** DATA follows **

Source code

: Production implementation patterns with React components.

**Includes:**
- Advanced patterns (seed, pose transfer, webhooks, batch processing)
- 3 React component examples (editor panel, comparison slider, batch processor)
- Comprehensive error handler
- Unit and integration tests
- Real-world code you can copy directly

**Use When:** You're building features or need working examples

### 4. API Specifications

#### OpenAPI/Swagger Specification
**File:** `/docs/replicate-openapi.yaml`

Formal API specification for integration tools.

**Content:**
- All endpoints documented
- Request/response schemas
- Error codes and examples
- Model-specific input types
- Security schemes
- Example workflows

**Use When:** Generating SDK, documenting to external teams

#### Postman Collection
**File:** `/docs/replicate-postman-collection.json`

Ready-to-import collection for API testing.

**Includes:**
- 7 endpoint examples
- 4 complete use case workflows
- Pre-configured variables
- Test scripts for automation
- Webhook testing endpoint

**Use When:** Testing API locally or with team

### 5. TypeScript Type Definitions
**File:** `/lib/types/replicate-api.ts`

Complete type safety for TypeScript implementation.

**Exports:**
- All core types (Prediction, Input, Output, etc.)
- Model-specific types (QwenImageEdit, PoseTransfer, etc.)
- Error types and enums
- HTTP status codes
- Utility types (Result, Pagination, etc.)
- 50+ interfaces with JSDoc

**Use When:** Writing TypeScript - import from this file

** End of DATA **

▸ **TO DO**: Repeat exactly, please, each line from the beginning of the data through the line with "- Real-world code you can copy directly" in it, and only those lines.

▸ **TASK ANSWER**:
Source code

: Production implementation patterns with React components.

**Includes:**
- Advanced patterns (seed, pose transfer, webhooks, batch processing)
- 3 React component examples (editor panel, comparison slider, batch processor)
- Comprehensive error handler
- Unit and integration tests
- Real-world code you can copy directly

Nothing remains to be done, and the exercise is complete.